# Trecho fornecido
★ ★ ★ ★ ★
Um outro forte motivo é o fato do etanol, até hoje, não ter se consolidado como uma commodity, com especificação definida e preços cotados de forma transparente no mercado mundial. A exportação de excedentes na forma de álcool fez parte, portanto, de um fenômeno que teve como origem a oferta, supply-driven. Foi assim que em 1984, o Brasil exportou mais de 850 milhões de litros para, no final da década de 1980 e início da de 1990, cair para praticamente zero e depois, lentamente, recuperar os volumes exportados.
O esforço era, nesta época, muito mais voltado ao desenvolvimento de novos mercados de álcool no exterior, mas não necessariamente para o álcool do Brasil. A preocupação era que o Brasil não permanecesse como único grande produtor e consumidor de etanol combustível no mundo, o que poderia comprometer o seu uso no próprio Brasil, pela possibilidade de reversão da adesão da indústria automobilística, e as ameaças constantes de revisão do mandato, em favor do uso de etanol no Brasil.
Foi assim que um grande esforço foi realizado para apoiar o desenvolvimento da indústria do álcool nos EUA, inclusive, com pesquisas realizadas no Brasil sobre impactos da adição de etanol na volatilidade da gasolina para oferecer informações técnicas e cooperação à Coalizão de Governadores Pró-etanol dos EUA.
Durante toda a década de 90, as exportações de álcool continuaram a ser influenciadas pela oferta, o seu excesso ou sua falta em alguns momentos. Houve, inclusive, importações de etanol e metanol para complementar o balanço oferta-demanda. A partir do início da década de 90, a oferta total de sacarose passou a ser crescente, devido ao interesse econômico dos produtores em atingir suas capacidades de projeto, obtendo assim economias de escala e aumentando sua competitividade e viabilidade de negócio no longo prazo.
Mas este excesso de oferta é direcionado, em grande parte, para o açúcar e os excedentes de álcool foram, principalmente, ajustes de safra. Algumas vitórias foram obtidas na época. Esperava-se que teriam impactos importantes na disseminação do uso do álcool, como a decisão dos governantes reunidos na Cúpula das Américas, em dezembro de 1994, de banir o uso do chumbo tetra-etila, como aditivo à gasolina, em todo o continente americano.
★ ★ ★ ★ ★
# Exercício curto A
Repita sem alterações o trecho sobre a exportação de álcool, de "O esforço era, nesta" até "Pró-etanol dos EUA.".
# Exercício curto B
Escreva a continuação do texto sobre as exportações brasileiras de álcool, começando logo depois da última frase.
Não é preciso consultar as linhas.

# Trechos das linhas
★ ★ ★ ★ ★
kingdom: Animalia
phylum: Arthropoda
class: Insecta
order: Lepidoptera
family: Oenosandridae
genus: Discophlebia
★ ★ ★ ★ ★
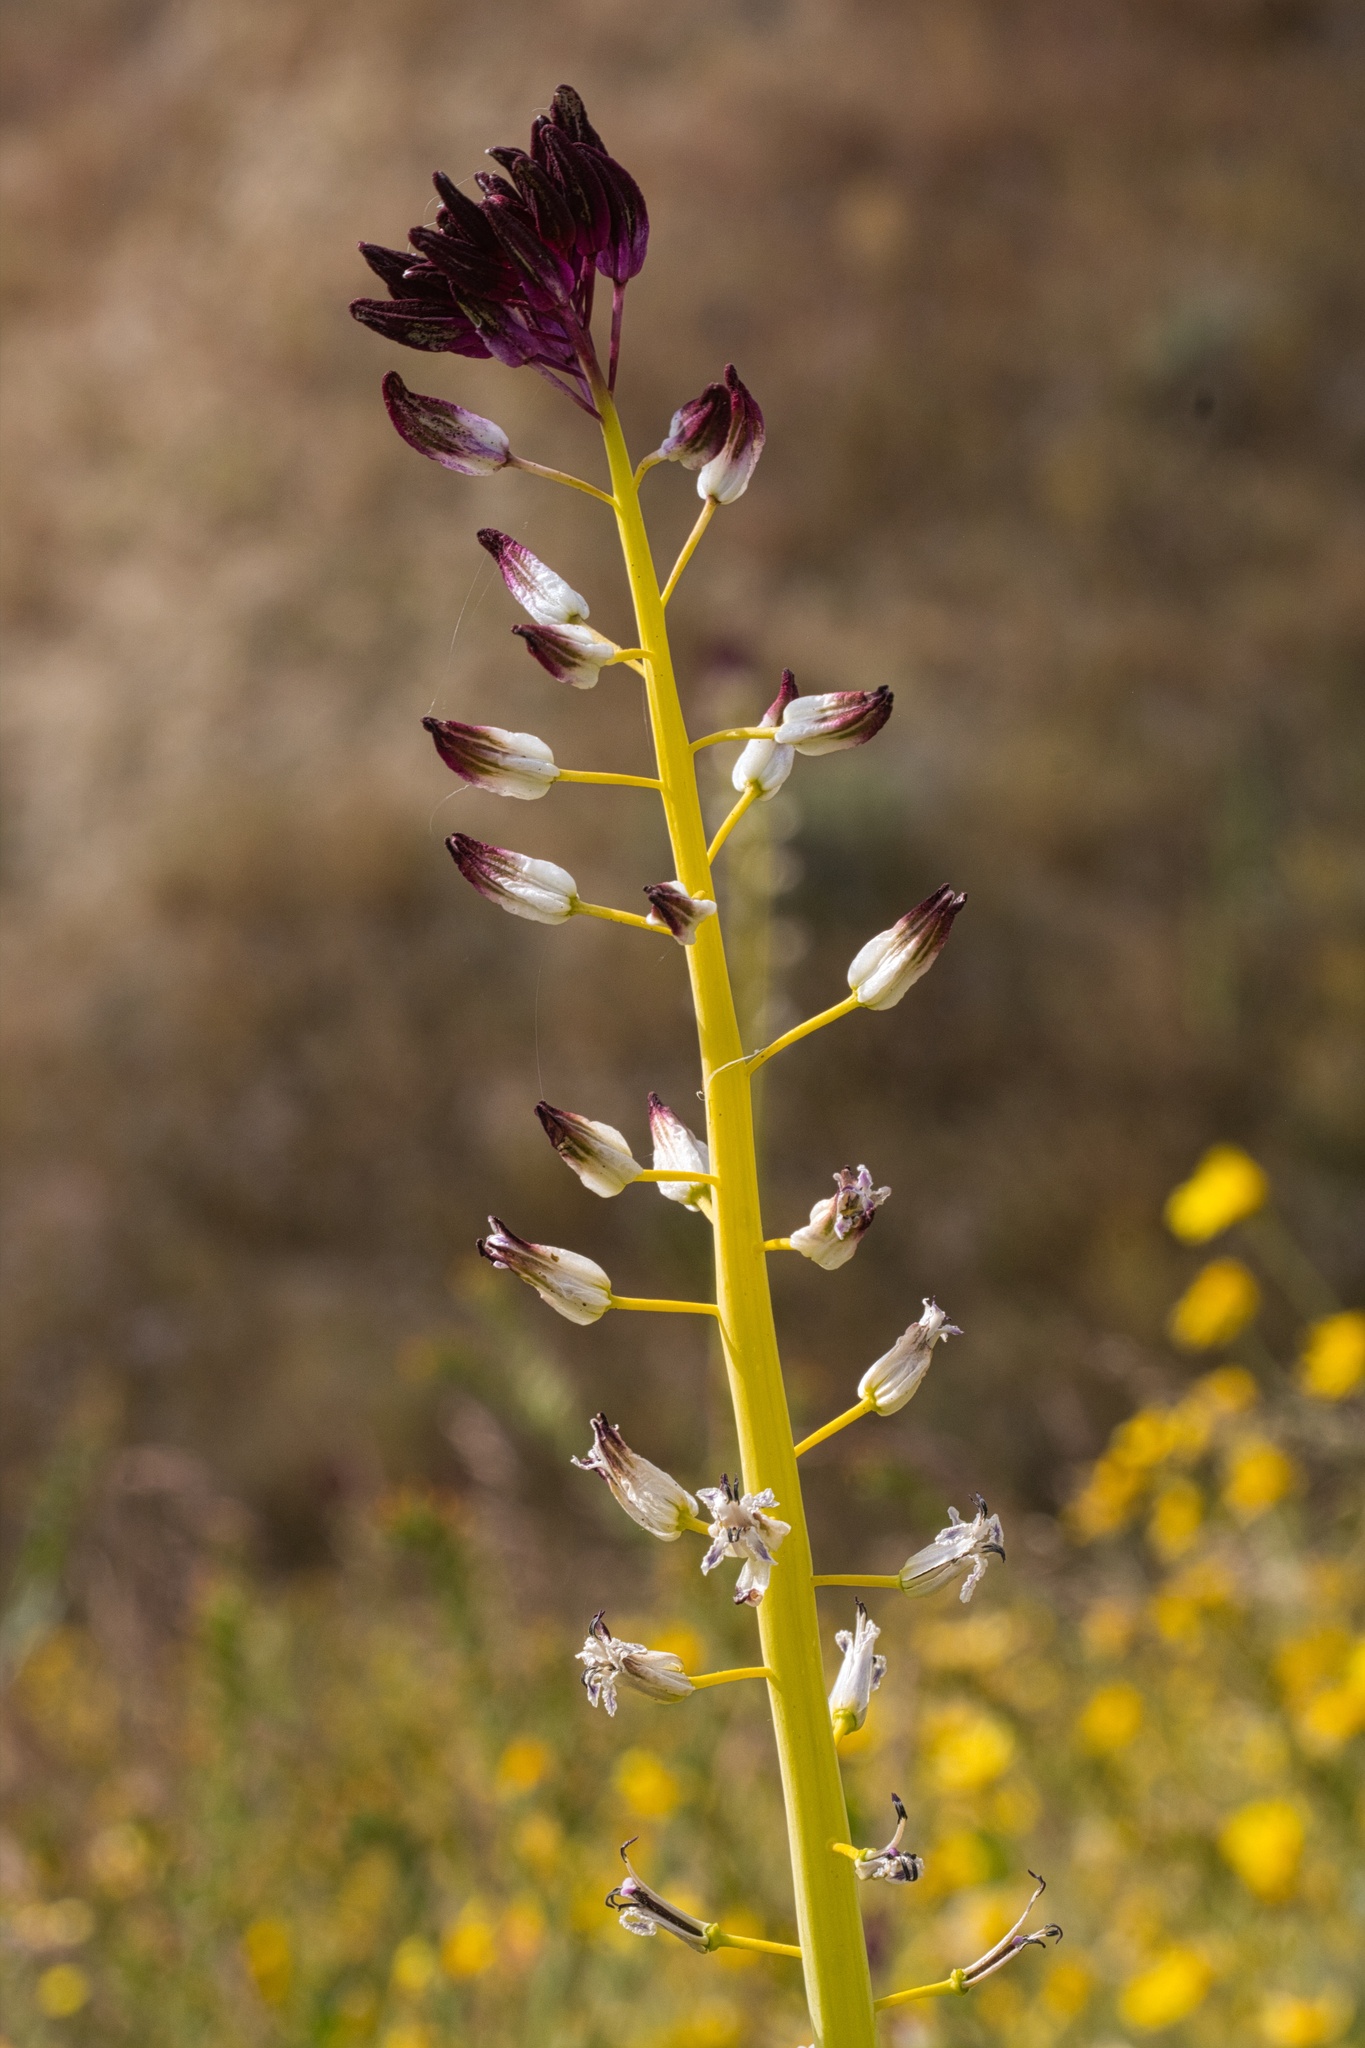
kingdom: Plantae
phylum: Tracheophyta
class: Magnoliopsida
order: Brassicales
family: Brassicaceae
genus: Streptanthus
★ ★ ★ ★ ★
# Resposta escrita A
O esforço era, nesta época, muito mais voltado ao desenvolvimento de novos mercados de álcool no exterior, mas não necessariamente para o álcool do Brasil. A preocupação era que o Brasil não permanecesse como único grande produtor e consumidor de etanol combustível no mundo, o que poderia comprometer o seu uso no próprio Brasil, pela possibilidade de reversão da adesão da indústria automobilística, e as ameaças constantes de revisão do mandato, em favor do uso de etanol no Brasil.
Foi assim que um grande esforço foi realizado para apoiar o desenvolvimento da indústria do álcool nos EUA, inclusive, com pesquisas realizadas no Brasil sobre impactos da adição de etanol na volatilidade da gasolina para oferecer informações técnicas e cooperação à Coalizão de Governadores Pró-etanol dos EUA.

# Resposta escrita B
Referida decisão, teve pouco resultado prático até hoje, mas nenhuma foi tão importante quanto a própria preservação das indústrias alcooleiras no Brasil e nos EUA. Tempos difíceis em que a viabilidade do uso do álcool justificava-se através de avaliações econômicas, e não empresariais, nas quais os produtos finais eram valorizados pelos seus preços-sombra e os insumos, pelos seus custos de fator.
A realidade, a partir de 1999, passou a ser diferente, com a maior liberalização do câmbio e o aflora-mento da competitividade do açúcar e álcool brasileiros, conquistada através dos anos, no entanto, mascarada por mais de uma década de taxas de câmbio que supervalorizaram a moeda local. O álcool passou a ser competitivo com a gasolina a preços de mercado, e consolidou-se definitivamente no Brasil.
As demandas de mercados interno e externo passaram a crescer, e a expansão da indústria deixou de ter como origem a oferta, passando a ser influenciada pela demanda - demand-driven. O etanol passou a ter importância crescente na matriz energética e na balança comercial, proporcionalmente ao que representava de exportação e importação de gasolina evitada. Assim, governantes estrangeiros em visita ao Brasil começaram a mostrar grande interesse na experiência brasileira.
O motivo principal é o reconhecimento de que o etanol de biomassa passou a ser visto como uma das poucas estratégias de desenvolvimento econômico sustentado, capazes de, simultaneamente, aliviar a pobreza dos países em desenvolvimento e resolver dois dos maiores problemas do mundo desenvolvido: encontrar um substituto viável aos derivados do petróleo e reduzir a poluição atmosférica local, dos centros urbanos, e a global, causada por gases causadores do efeito estufa.
O grande ano de mudança parece ter sido 2004, quando as exportações saltaram de 656 milhões de litros em 2003, para 2,32 bilhões de litros. O uso do álcool como combustível passou a se disseminar pelo mundo, com iniciativas na Tailândia, Índia, China, Austrália, Colômbia, Peru, França e Alemanha. O Brasil mostrou que é possível produzir etanol de biomassa a custos competitivos com a gasolina a preços de mercado, em ótimas condições.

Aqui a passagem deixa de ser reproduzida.